When you fracture your arm, you set it back with plaster. When you cut yourself, you put a bandage on it. When your stomach hurts, you take a painkiller. But when your heart hurts, your emotions rage, you are supposed to look the other way. You are supposed to tie your hurt with a pretty pink bow and pretend that the hurt never happened.
This is what I am finding in the field of children’s literature. I am constantly asked why I would write such dark stories for young people. Why not let them live happily in the world of make believe?
My answer to those people is, “Because the monsters are already here. And they are real.” I am not introducing young people to the horrors of terrorism, marginalisation, violence, bullying, death, divorce or abuse. They already know this. They know that a young girl was raped, they know that Kashmir is wracked with conflict. They know that people can die, that parents can and do get divorced.
The monsters already exist
After the story of a 10-year-old girl who became pregnant after repeated rape broke, I wrote an article in a magazine on the need for writing about rape, especially for young people. A story that empowers a young person to take positive action. I was inundated by responses after that story. Total strangers and very dear friends wrote and said they wished that they had read such a story when they were growing up. Many of these women admitted to me that they were rape victims and had been totally helpless. “Bebas”, as one said.
Just yesterday, I met a young musician who said that he was recently walking along a street when it suddenly struck him that he had been a victim of sexual abuse. Repeatedly. At the time, he hadn’t had a name for it. He hadn’t even realised that what was happening to him should not be happening. He only realised it when the prevalence of sexual abuse became part of open discussion in the world around him as an adult. I was so moved by what he had said because here was another instance that convinced me that we need stories like these.
Yet writers like me, like Ranjit Lal (author of Smitten and Faces in the Water which tackle sexual abuse and female foeticide), Payal Dhar (author of Slightly Burnt, which speaks about sexuality), Ruksana Khan (author of Wanting Mor, the story of a girl in Afghanistan who loses a parent) are constantly questioned about the subject choices of our books.
Trust the wisdom of children
Are we really saying that our young people are too brittle and fragile to deal with these subjects? But aren’t they dealing with them in any case and in any way they can? I know for a fact that much of these subjects are a part of their conversations in one way or another. Instead of throwing a shroud over it, it is better to expose the wound, treat it and make it whole rather than let the maggots of hatred, suspicion and helplessness fester in them.

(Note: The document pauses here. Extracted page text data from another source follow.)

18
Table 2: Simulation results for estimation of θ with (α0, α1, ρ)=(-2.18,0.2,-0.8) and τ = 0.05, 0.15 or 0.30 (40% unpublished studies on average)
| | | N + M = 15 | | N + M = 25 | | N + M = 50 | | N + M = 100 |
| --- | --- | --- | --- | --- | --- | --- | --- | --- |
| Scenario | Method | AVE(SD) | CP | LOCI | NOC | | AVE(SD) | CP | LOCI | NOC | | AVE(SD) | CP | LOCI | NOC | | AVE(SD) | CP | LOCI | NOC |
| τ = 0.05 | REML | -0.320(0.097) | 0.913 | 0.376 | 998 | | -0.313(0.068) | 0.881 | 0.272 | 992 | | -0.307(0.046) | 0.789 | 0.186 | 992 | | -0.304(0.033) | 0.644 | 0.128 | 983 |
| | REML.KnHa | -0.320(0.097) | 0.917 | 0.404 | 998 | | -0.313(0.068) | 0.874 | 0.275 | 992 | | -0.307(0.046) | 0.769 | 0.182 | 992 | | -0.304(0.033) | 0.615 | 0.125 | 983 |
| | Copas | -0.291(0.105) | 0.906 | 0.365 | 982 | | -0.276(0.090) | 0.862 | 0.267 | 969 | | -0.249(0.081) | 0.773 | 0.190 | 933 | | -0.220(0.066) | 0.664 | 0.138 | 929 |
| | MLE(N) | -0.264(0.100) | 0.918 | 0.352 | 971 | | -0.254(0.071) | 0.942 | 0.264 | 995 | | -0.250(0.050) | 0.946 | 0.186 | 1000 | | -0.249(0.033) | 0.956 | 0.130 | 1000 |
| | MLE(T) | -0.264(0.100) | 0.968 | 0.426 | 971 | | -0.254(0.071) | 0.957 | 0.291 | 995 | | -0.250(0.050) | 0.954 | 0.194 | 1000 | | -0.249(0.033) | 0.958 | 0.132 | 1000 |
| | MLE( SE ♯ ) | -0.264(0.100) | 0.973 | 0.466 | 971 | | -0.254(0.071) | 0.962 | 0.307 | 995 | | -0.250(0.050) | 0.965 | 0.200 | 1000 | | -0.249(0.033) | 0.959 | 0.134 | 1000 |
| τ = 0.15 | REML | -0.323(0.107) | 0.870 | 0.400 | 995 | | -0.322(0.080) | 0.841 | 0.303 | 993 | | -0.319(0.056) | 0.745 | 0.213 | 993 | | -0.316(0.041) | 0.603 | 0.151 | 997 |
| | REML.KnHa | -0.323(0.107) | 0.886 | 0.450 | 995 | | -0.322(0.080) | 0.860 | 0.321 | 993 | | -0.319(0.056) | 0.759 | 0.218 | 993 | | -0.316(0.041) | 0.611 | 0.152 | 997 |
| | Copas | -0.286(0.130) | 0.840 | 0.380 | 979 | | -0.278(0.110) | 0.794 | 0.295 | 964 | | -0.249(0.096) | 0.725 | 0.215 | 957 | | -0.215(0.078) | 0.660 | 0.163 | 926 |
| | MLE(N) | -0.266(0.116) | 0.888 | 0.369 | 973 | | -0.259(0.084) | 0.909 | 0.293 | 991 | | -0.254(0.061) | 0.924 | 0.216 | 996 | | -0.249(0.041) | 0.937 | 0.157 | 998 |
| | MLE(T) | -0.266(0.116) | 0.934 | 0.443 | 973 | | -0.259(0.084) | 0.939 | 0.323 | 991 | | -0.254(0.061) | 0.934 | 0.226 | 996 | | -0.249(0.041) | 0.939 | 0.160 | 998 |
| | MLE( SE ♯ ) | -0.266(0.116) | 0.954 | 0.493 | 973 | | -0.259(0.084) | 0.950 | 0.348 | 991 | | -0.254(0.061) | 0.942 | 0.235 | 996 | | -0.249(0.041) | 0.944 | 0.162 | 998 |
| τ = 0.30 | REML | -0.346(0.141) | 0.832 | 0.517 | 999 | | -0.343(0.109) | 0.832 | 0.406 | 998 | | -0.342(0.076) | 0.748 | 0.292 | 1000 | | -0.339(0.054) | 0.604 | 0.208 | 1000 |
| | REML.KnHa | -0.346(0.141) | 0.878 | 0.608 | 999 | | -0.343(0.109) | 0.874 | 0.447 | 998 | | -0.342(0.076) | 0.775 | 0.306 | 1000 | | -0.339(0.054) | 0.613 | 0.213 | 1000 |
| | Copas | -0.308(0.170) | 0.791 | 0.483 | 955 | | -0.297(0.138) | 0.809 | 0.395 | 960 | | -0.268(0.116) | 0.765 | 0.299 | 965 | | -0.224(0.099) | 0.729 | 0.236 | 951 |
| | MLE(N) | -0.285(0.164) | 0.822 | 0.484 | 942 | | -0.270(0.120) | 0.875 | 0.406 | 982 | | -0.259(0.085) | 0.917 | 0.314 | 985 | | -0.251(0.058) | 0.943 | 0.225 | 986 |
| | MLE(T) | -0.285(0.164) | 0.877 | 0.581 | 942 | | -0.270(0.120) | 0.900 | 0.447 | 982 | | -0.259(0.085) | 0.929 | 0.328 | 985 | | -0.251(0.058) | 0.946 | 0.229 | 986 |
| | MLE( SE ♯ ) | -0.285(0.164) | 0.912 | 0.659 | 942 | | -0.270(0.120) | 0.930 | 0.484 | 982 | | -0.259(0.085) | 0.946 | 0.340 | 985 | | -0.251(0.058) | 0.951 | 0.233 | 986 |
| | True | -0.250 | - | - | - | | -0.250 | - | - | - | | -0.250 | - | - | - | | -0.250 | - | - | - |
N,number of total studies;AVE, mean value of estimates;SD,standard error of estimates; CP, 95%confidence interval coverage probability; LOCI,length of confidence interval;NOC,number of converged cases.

I was recently part of a book discussion at the Singapore Writer’s Festival with a part Maori writer Whiti Heraka titled “How dark is too dark for children’s literature?” Whiti’s writing pushed boundaries far beyond those that Indian books are used to, talking about violence and drugs in what can only be described as a truthful manner. Similarly, at another conference, I was confronted with a very graphic description of the aftermath of rape in a Swedish novel for teens. Both times, I thought – maybe this is too dark for younger readers. But then, the more I interact with young people, the more I am convinced that we need to trust them to make their choices when it comes to the books they read.
I myself grew up in a house that had open shelves. We were free to pick up any one of the thousands of books in the house and we were never asked to choose what is “age appropriate”. As a result, I read Bertolt Brecht and Jean Paul Satre along with Winnie the Pooh and took what I could from all of them. I was certainly not impacted negatively by any of it. That is because there was nothing really known as Young Adult literature then. There were kids’ books and then those for grown-ups.

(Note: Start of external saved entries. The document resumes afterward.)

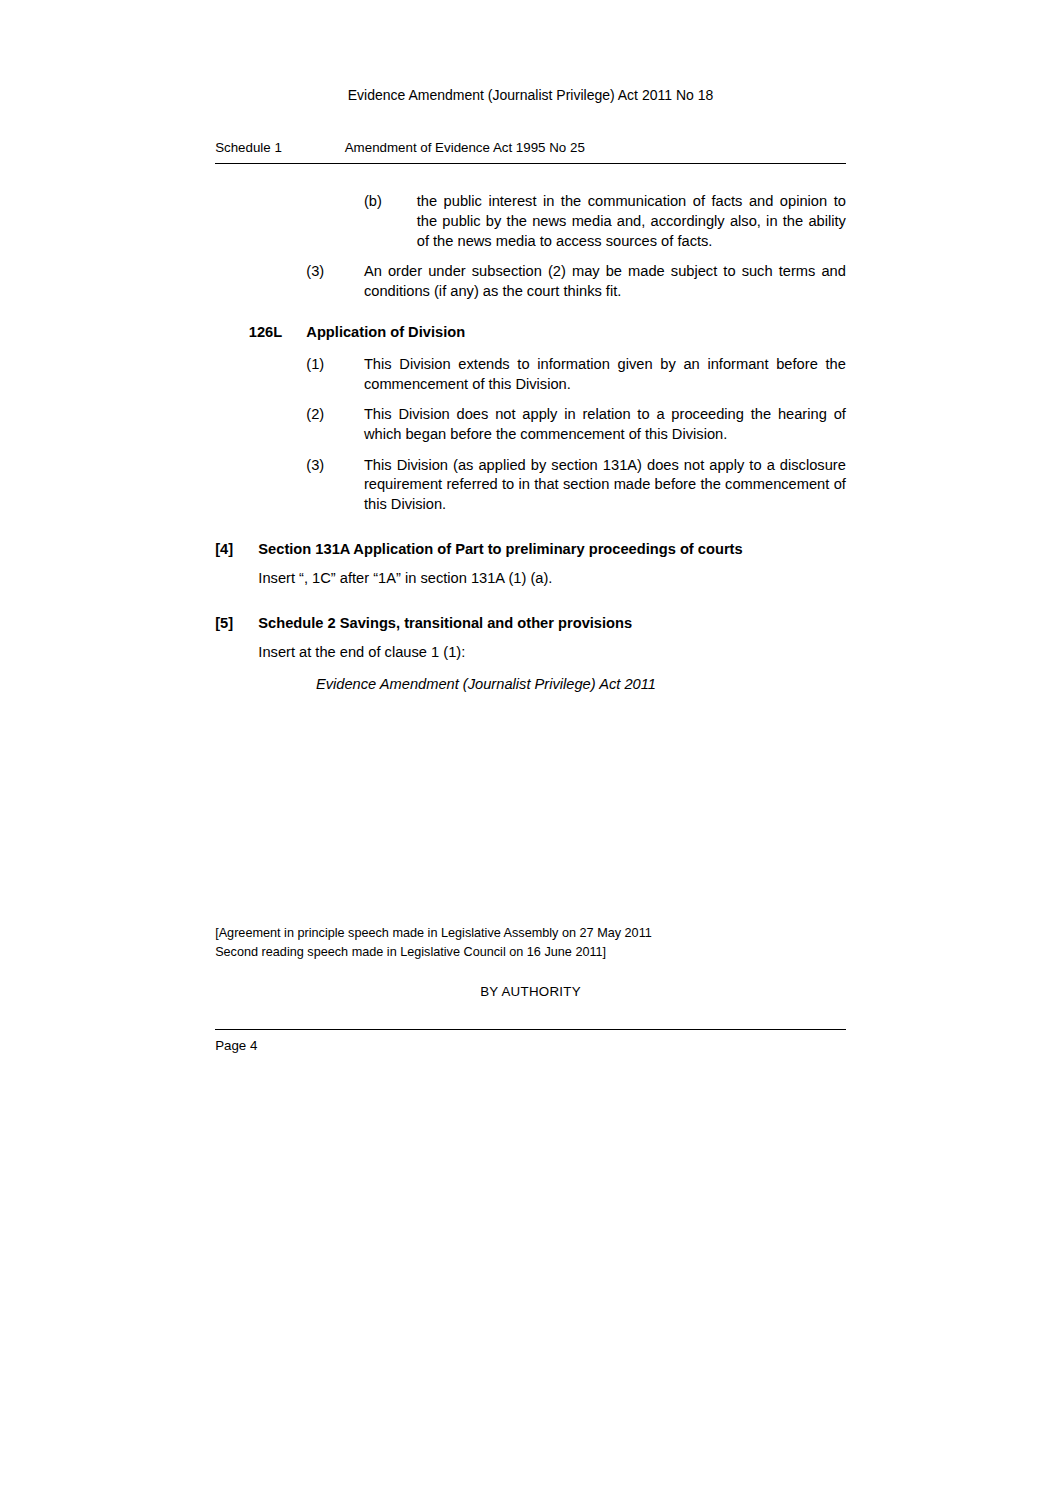Evidence Amendment (Journalist Privilege) Act 2011 No 18
Schedule 1
Amendment of Evidence Act 1995 No 25
(b)
the public interest in the communication of facts and opinion to the public by the news media and, accordingly also, in the ability of the news media to access sources of facts.
(3)
An order under subsection (2) may be made subject to such terms and conditions (if any) as the court thinks fit.
126L
Application of Division
(1)
This Division extends to information given by an informant before the commencement of this Division.
(2)
This Division does not apply in relation to a proceeding the hearing of which began before the commencement of this Division.
(3)
This Division (as applied by section 131A) does not apply to a disclosure requirement referred to in that section made before the commencement of this Division.
[4]
Section 131A Application of Part to preliminary proceedings of courts
Insert “, 1C” after “1A” in section 131A (1) (a).
[5]
Schedule 2 Savings, transitional and other provisions
Insert at the end of clause 1 (1):
Evidence Amendment (Journalist Privilege) Act 2011
[Agreement in principle speech made in Legislative Assembly on 27 May 2011
Second reading speech made in Legislative Council on 16 June 2011]
BY AUTHORITY
Page 4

But I am glad that Young Adult literature has come about. I think in today’s confusing world where young people have all the access to information, but no real way to process that knowledge, a really good story that deals with the issue in their language, putting a person like them in a particular situation, is a powerful, empowering tool.
Light at the end of the tunnel
I don’t necessarily offer an answer through my own writing. What I want is for my reader to start thinking for themselves. To try and find their own answers. So I just want to let them know that the answer is right there, that they do not have to feel like helpless beings with no way out of a dark situation. When telling a story about domestic violence to young people, I always find some of them who turn chalk-white and teary while listening. It is obvious that they are witnessing violence in their own lives. By the end of the story, I see them engaged and listening carefully when my character finds a recourse out of this horrible situation.

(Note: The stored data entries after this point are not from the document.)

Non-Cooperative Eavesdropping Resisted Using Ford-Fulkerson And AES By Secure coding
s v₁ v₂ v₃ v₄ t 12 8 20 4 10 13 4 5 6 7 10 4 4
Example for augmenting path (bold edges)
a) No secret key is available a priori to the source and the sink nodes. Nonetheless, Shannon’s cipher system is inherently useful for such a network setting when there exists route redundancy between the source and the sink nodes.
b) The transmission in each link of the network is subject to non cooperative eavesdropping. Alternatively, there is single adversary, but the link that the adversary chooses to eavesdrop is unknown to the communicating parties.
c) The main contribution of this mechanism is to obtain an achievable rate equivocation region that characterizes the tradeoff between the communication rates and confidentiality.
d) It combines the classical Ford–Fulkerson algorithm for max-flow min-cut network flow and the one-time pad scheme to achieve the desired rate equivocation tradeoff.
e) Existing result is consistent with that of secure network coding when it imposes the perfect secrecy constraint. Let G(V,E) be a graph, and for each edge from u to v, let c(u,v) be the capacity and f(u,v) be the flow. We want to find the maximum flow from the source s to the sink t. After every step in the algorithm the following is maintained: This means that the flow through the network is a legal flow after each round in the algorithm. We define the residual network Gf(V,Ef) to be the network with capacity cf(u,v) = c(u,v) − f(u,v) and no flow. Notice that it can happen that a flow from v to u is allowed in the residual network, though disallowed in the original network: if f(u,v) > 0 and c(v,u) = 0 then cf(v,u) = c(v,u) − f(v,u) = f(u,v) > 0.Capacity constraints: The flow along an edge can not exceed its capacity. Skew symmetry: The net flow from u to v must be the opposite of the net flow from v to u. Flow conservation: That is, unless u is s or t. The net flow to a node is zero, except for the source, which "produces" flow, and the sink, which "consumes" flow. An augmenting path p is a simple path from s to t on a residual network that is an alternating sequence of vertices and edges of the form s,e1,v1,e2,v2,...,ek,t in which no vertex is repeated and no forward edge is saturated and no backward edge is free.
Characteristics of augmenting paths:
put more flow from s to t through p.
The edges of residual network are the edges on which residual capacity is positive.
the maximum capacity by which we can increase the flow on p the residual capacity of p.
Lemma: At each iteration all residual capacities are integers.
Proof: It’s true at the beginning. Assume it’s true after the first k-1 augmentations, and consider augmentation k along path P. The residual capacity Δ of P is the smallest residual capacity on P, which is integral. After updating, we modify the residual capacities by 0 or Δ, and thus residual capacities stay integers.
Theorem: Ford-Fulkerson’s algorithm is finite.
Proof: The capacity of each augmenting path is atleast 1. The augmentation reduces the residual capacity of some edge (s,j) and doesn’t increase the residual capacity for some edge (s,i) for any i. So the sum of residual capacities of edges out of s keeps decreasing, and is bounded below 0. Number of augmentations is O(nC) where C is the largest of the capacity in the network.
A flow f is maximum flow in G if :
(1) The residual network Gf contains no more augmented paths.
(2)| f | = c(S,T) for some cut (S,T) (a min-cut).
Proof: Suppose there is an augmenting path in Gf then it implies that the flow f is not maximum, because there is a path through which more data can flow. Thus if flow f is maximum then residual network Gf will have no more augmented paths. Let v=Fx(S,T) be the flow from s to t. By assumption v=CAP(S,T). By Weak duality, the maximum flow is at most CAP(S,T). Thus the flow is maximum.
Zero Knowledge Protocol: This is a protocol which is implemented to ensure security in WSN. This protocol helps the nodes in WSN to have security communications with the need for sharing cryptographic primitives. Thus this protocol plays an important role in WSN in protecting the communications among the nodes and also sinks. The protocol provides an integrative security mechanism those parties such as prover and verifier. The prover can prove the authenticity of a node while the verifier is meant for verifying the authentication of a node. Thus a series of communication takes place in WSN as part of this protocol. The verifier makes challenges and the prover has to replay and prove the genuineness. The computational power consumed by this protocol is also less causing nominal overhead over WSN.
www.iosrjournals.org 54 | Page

Time and time again, I have had young children come up and tell me that the stories showed them that there is a way out. Had someone asked them in class if there was domestic violence in their own homes, they would not have been able to come forward. But because it came through the safety net of a story, one that they could identify with, they were able to open up.
This is what stories can do. They can, at the very least, show that there is light at the end of a very dark tunnel. The wounds are already there but stories can heal.